Wann beginnt der Taiwan-Krieg?
Die Gefahr eines Taiwan-Krieges wird in den verschiedenen Regionen der Welt sehr unterschiedlich beurteilt. In Europa überwiegt die Einschätzung, dass es nicht (oder nicht sehr bald) zu einem Taiwan-Krieg kommen wird. Hauptargument ist, dass China vor einem solchen Krieg zurückschrecken wird (FB vom 23.01.).
In Asien und Australien geht es dagegen nur noch um die Frage: Wann wird der Krieg beginnen? Das berichtet unser Korrespondent, der sich gerade wieder auf einer längeren Asien-Reise befindet. Die Frage nach dem Wann ist von Politikern und Unternehmen gleichermaßen zu vernehmen.
Klare zeitliche Perspektive in Asien
Die zeitliche Perspektive in Ost-Asien ist klar. Übereinstimmend ist die Einschätzung zu hören, dass im laufenden Jahr keine akute Kriegsgefahr herrscht. Solange der Ukraine-Konflikt tobt, wird China abwarten, um die geopolitische Lage nach Kriegsende besser einschätzen zu können. Selbst einige Monate nach Beendigung der Kampfhandlungen zwischen Russland und der Ukraine dürfte in China noch analysiert werden. Darum gilt vielen Beobachtern auch das Jahr 2024 noch als „relativ sicher“.
Ab 2025 wird die Lage heikel und voraussichtlich deutlich eskalieren. Das Jahr wird als frühester Zeitpunkt für einen heißen Konflikt um Taiwan genannt. Die meisten unserer Gesprächspartner rechnen mit dem größten Kriegsrisiko im Jahr 2026, weil es in China lange Abstimmungs- und Vorbereitungszeiträume gibt.
Staaten bereiten sich bereits vor
Einige Staaten in der Region bereiten sich bereits auf ein heißes Konflikt-Szenario vor. Denn in allen Ländern gehen die meisten Politiker und Beobachter davon aus, dass sie sich aus einem kriegerischen Konflikt um Taiwan nicht werden heraushalten können. Allerdings positionieren sich die Philippinen, Indonesien, Malaysia, Thailand und Vietnam in ihren militärischen Planungen sehr unterschiedlich. Ein Blick auf die einzelnen Länder:
- Die Philippinen, die in ihrer Verfassung seit mehreren Jahren die Klausel haben, dass keine ausländischen Truppen im Lande stationiert werden dürfen, holen seit der Verschärfung der Situation um Taiwan die Amerikaner zurück ins Land. Neun große US- Nachschublager befinden sich derzeit in der Vorbereitung. Seit kurzem verhandelt die philippinische Regierung auch mit Japan über ein gegenseitiges Verteidigungs-Bündnis.

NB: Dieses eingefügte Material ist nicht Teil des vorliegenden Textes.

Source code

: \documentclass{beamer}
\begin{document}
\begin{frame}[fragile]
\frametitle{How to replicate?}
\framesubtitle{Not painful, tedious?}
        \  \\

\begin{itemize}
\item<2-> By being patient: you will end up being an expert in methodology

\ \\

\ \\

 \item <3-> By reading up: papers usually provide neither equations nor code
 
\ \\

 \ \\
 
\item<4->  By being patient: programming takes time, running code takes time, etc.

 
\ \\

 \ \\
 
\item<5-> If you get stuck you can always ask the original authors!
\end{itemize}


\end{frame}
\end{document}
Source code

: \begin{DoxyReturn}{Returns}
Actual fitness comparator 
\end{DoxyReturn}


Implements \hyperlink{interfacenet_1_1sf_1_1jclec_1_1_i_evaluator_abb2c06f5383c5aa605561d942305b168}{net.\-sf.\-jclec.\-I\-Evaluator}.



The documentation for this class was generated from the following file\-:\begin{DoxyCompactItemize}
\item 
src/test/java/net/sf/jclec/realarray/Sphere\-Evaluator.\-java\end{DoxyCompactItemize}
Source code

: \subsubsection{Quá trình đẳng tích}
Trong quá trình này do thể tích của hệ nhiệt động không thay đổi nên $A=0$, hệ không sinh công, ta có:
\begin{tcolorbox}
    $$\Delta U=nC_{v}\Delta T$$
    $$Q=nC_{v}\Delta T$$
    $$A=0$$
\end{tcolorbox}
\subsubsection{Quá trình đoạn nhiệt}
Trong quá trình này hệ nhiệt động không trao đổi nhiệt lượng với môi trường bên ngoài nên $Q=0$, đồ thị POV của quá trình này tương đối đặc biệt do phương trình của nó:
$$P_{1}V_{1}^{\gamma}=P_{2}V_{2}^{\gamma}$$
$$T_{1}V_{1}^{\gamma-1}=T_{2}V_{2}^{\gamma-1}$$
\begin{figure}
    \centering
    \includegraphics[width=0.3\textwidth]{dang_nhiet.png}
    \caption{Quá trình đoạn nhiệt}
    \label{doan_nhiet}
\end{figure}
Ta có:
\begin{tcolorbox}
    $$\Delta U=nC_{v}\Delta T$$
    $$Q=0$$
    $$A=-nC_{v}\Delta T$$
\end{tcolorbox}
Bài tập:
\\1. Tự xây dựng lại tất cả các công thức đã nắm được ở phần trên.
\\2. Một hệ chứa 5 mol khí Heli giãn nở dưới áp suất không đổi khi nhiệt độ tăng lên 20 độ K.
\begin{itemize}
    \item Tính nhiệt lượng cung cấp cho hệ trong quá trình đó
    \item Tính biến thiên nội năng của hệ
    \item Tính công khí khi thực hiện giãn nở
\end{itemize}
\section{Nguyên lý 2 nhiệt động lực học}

- Indonesien versucht, die umfangreichen Kontakte mit China zu vertiefen - und bestellte im Gegenzug eine große Anzahl moderner französischer Kampfflugzeuge. Parallel dazu soll nun auch eine größere Zahl südkoreanischer Kampfflugzeuge angeschafft werden, an deren Produktion die indonesische Regierung als Zulieferer ohnehin schon eine Weile beteiligt ist.
- In Malaysia scheint das historisch verbundene Australien wieder an Einfluss zu gewinnen.
- Thailand versucht wie Indonesien, sich nach beiden Seiten abzusichern.
- Vietnam lässt keinen Zweifel an der eigenen Gegenposition zu China.
Taiwan-Krieg wird Schifffahrtsrouten lahmlegen
In die Vorbereitungen zur Reaktion auf einen möglichen chinesischen Angriff auf Taiwan sind auch andere, große und militärisch stärkere Länder stark eingebunden. Das gilt für die USA, Australien, Japan und Südkorea. Diese Länder bemühen sich derzeit verstärkt darum, Indien in die gemeinsame Verteidigungsfront zum Schutz Taiwans einzubinden. Die USA, Australien und Japan sind die stärksten externen Säulen der Verteidigung Taiwans.
Kommt es zu einem Taiwan-Krieg, werden sich die Kampfhandlungen auf den Luftraum und das Meer des süd- und des ostchinesischen Meeres konzentrieren. Das ist ein Grund dafür, warum sich die Anrainerländer erhebliche Sorgen um diesen Konflikt machen. Er könnte fast schlagartig den Schiffsverkehr von Ostasien nach Europa und auch den Vereinigten Staaten temporär unmöglich machen.